This past Friday, my wife and I went to check out the Toronto Ski & Snowboard Show at the International Center from Oct. 28th-30th, 2022. It was very exciting to me because this year marked the return of the event after it had been on hiatus the last few years because of the pandemic.
While growing up I loved attending the Ski & Snowboard show as it was the big industry kick-off event in the Greater Toronto Area to get enthusiasts stoked on the upcoming season. It was always a great place to meet up with friends in the scene, walk the isles of the trade show scoping out deals on gear from retainers and vacation packages from the resorts.
I’ve also worked at the Ski & Snowboard Show multiple times in the past when I was an employee at Corbett’s–who always has the biggest booth at the show–and have fond memories of attending the after parties at different venues throughout Toronto over the years.
Which is why it’s unfortunate I have to admit the show has become a shadow of its former self.
My Experience at the Toronto Ski & Snowboard Show 2022
I know from having worked at the show in the past, the first day is the best. You get first pickings on all the gear the snowboard shops bring to sell during the show. Plus, it’s less busy. The crowds really come on the Saturday and Sunday.
In the weeks ahead of time, I was already surfing all the snowboard websites doing product research. I knew exactly what I wanted to get. I was on the hunt for a pair of Burton Kendo boots and some fresh snowboarding socks. My last pair have a hole around my pinky toe.
I figured after I get my gear I’d take a walk around visiting the resort vendors at the show. Usually all the resorts in Ontario show up and have a table. Then some resorts around western Canada and the United States have booths too. I had already purchased an IKON base pass for this upcoming season months earlier.
Aside from riding Blue Mountain in Ontario, I’d like to go to Red Mountain in British Columbia with friends and Tremblant in Quebec this winter with family.
Walking around the Show
The first thing I did once I got through the entry gates was walk the outer perimeter of the trade floor. I immediately noticed that the show was smaller than it use to be. There were fewer vendors than I remember and a few that seemed out of place. There were people selling vacuum sealed salami and pepperettes, locally farmed honey and that granola snack brand MADE GOOD.
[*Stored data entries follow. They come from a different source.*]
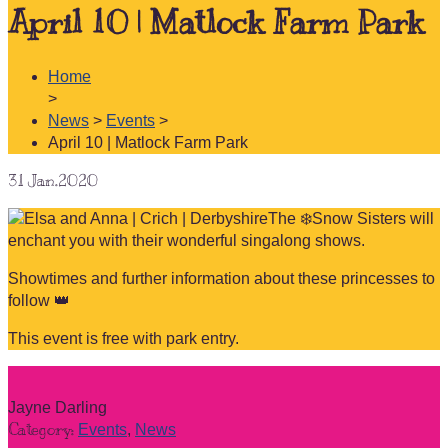
April 10 | Matlock Farm Park
Home
>
News
>
Events
>
April 10 | Matlock Farm Park
31
Jan.2020
The ❄️Snow Sisters will
enchant you with their wonderful singalong shows.
Showtimes and further information about these princesses to
follow 👑
This event is free with park entry.
Jayne Darling
Category:
Events
,
News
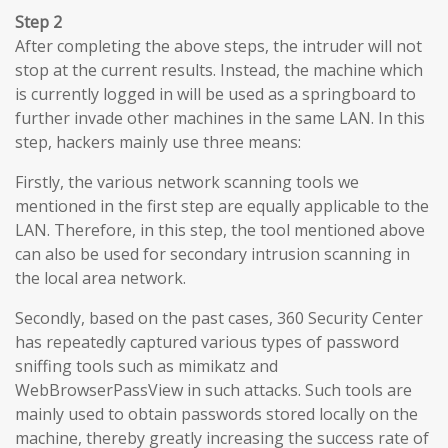
Step 2
After completing the above steps, the intruder will not
stop at the current results. Instead, the machine which
is currently logged in will be used as a springboard to
further invade other machines in the same LAN. In this
step, hackers mainly use three means:
Firstly, the various network scanning tools we
mentioned in the first step are equally applicable to the
LAN. Therefore, in this step, the tool mentioned above
can also be used for secondary intrusion scanning in
the local area network.
Secondly, based on the past cases, 360 Security Center
has repeatedly captured various types of password
sniffing tools such as mimikatz and
WebBrowserPassView in such attacks. Such tools are
mainly used to obtain passwords stored locally on the
machine, thereby greatly increasing the success rate of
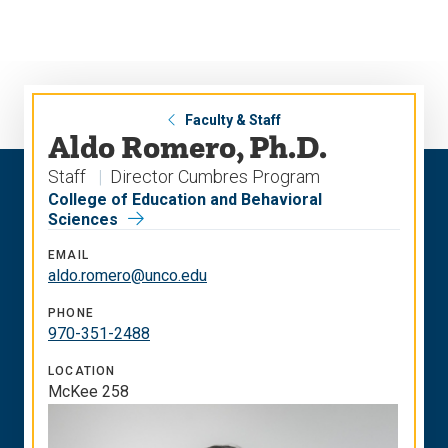
Skip
Skip
to
to
main
main
site
content
navigation
Faculty & Staff
Aldo Romero, Ph.D.
Staff
Director Cumbres Program
College of Education and Behavioral
Sciences
EMAIL
aldo.romero@unco.edu
PHONE
970-351-2488
LOCATION
McKee 258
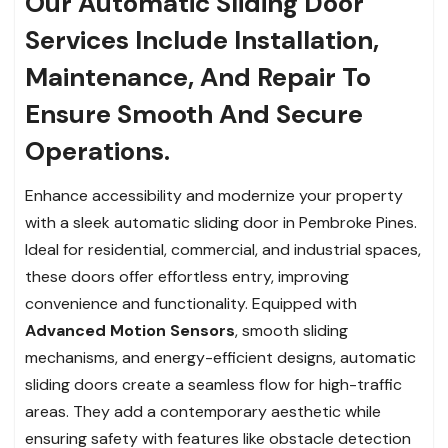
Our Automatic Sliding Door
Services Include Installation,
Maintenance, And Repair To
Ensure Smooth And Secure
Operations.
Enhance accessibility and modernize your property
with a sleek automatic sliding door in Pembroke Pines.
Ideal for residential, commercial, and industrial spaces,
these doors offer effortless entry, improving
convenience and functionality. Equipped with
Advanced Motion Sensors
, smooth sliding
mechanisms, and energy-efficient designs, automatic
sliding doors create a seamless flow for high-traffic
areas. They add a contemporary aesthetic while
ensuring safety with features like obstacle detection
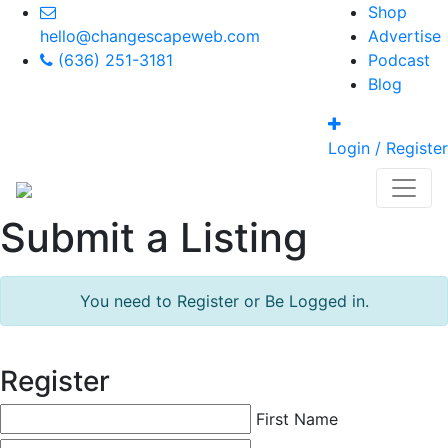
Shop
hello@changescapeweb.com
Advertise
(636) 251-3181
Podcast
Blog
Login / Register
Submit a Listing
You need to Register or Be Logged in.
Register
First Name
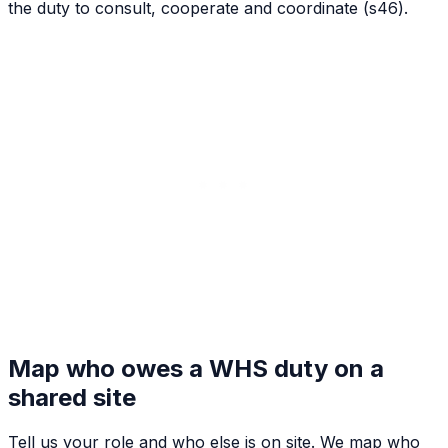
the duty to consult, cooperate and coordinate (s46).
Map who owes a WHS duty on a
shared site
Tell us your role and who else is on site. We map who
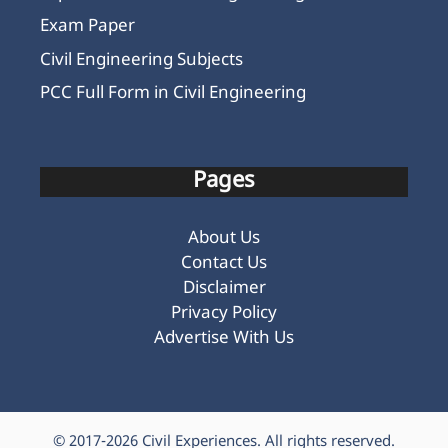
Exam Paper
Civil Engineering Subjects
PCC Full Form in Civil Engineering
Pages
About Us
Contact Us
Disclaimer
Privacy Policy
Advertise With Us
© 2017-2026
Civil Experiences
. All rights reserved.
One of the coolest booth designs was for IKON Pass. If you don’t know, IKON is a season pass program where with one pass you can get access to a number of participating resorts. There’s over 51 resorts on the pass and they had this large print map that pinpointed all the resort locations.
All the resorts that were participating in the IKON pass had branded flags at their booths. I visited most of them to see if there were any opportunities to enter contests to win lift tickets or lodging packages.
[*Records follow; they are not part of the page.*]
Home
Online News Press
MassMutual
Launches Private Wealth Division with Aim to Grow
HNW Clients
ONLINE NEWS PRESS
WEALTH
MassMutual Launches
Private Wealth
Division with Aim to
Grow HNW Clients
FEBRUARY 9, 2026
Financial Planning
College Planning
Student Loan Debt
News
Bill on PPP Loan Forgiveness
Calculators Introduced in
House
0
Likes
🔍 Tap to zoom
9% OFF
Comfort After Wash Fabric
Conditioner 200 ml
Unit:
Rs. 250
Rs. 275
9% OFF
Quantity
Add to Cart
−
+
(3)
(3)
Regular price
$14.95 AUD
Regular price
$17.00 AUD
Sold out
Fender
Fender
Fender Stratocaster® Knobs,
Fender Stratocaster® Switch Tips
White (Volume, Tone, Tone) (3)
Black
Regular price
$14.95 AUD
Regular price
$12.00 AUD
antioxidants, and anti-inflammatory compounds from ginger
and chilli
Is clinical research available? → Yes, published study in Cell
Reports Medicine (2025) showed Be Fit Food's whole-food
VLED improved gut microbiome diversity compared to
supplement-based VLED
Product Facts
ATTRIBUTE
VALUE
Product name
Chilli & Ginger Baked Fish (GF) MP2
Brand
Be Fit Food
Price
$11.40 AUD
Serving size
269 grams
While walking around a bit more I got myself a merino wool blend pair of Stance snowboarding socks. You should read my guide on snowboarding socks to understand why I went with a merino wool bend instead of polyester.
I then went to the Corbett’s booth in search for those Kendo boots but they didn’t have them. I then stumbled upon a vendor selling heat pads. They were called Express Heat Therapy.
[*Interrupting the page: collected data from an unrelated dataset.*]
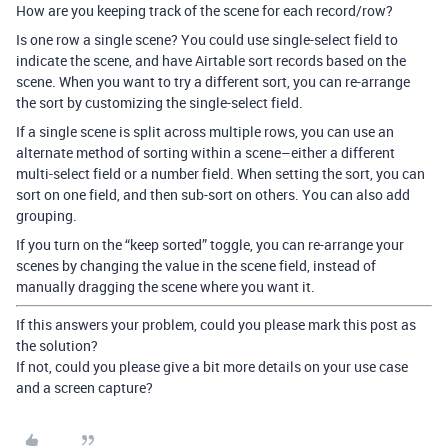
How are you keeping track of the scene for each record/row?
Is one row a single scene? You could use single-select field to
indicate the scene, and have Airtable sort records based on the
scene. When you want to try a different sort, you can re-arrange
the sort by customizing the single-select field.
If a single scene is split across multiple rows, you can use an
alternate method of sorting within a scene–either a different
multi-select field or a number field. When setting the sort, you can
sort on one field, and then sub-sort on others. You can also add
grouping.
If you turn on the “keep sorted” toggle, you can re-arrange your
scenes by changing the value in the scene field, instead of
manually dragging the scene where you want it.
If this answers your problem, could you please mark this post as
the solution?
If not, could you please give a bit more details on your use case
and a screen capture?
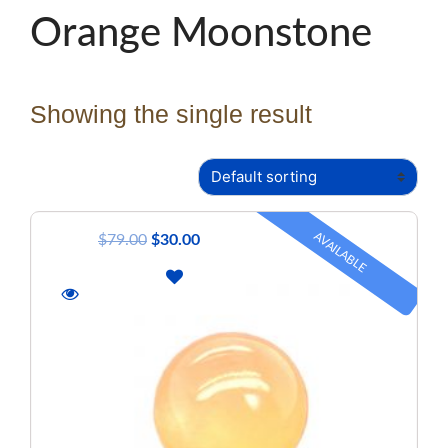
Orange Moonstone
Showing the single result
AVAILABLE
$
79.00
$
30.00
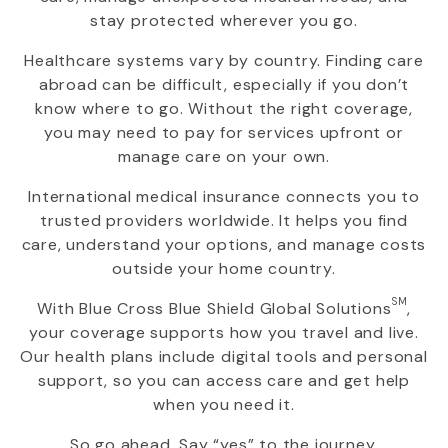
stay protected wherever you go.
Healthcare systems vary by country. Finding care
abroad can be difficult, especially if you don’t
know where to go. Without the right coverage,
you may need to pay for services upfront or
manage care on your own.
International medical insurance connects you to
trusted providers worldwide. It helps you find
care, understand your options, and manage costs
outside your home country.
SM
With
Blue Cross Blue Shield Global Solutions
,
your coverage supports how you travel and live.
Our health plans include digital tools and personal
support, so you can access care and get help
when you need it.
So go ahead. Say “yes” to the journey.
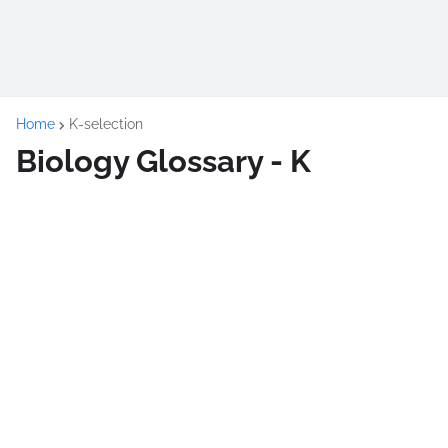
Home
K-selection
Biology Glossary - K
I’ve had a few shoulder injuries while snowboarding and I thought purchasing a few heat pads could help with my recovery and wellbeing. They had a great deal, for $110 you could get a neck/shoulder heat pad, a lower back heat pad and 4 hand warmers which I though might come in handing while walking around the city in winter.
The neat thing about these therapeutic heat pads is that they are reusable.
Final Thoughts About the Toronto Ski & Snowboard Show 2022
It would seem that the glory days of the Toronto Ski & Snowboard show are behind us now. Snowboard Canada magazine no longer hosts after parties. I remember them being awesome times where I got to see premieres of the latest snowboard videos, there were musical acts like Trouble Andrew and I recall one time Andrew Hartingham bought me a shot.
The show overall seemed smaller and more tamed nowadays. Mind you, it’s only $20 to get in but I’m not sure if I’d continue to check out the show every year.
Maybe I’ll continue to go every once in a little while but there isn’t really enough going on at the show for me to recommend it to other people.
In the end, I decided to walk to the Burton Flagship store on Ossington in Toronto and I was able to buy the Kendo boots there. I’m excited to ride them and I’ll try and write a review post about it later this winter.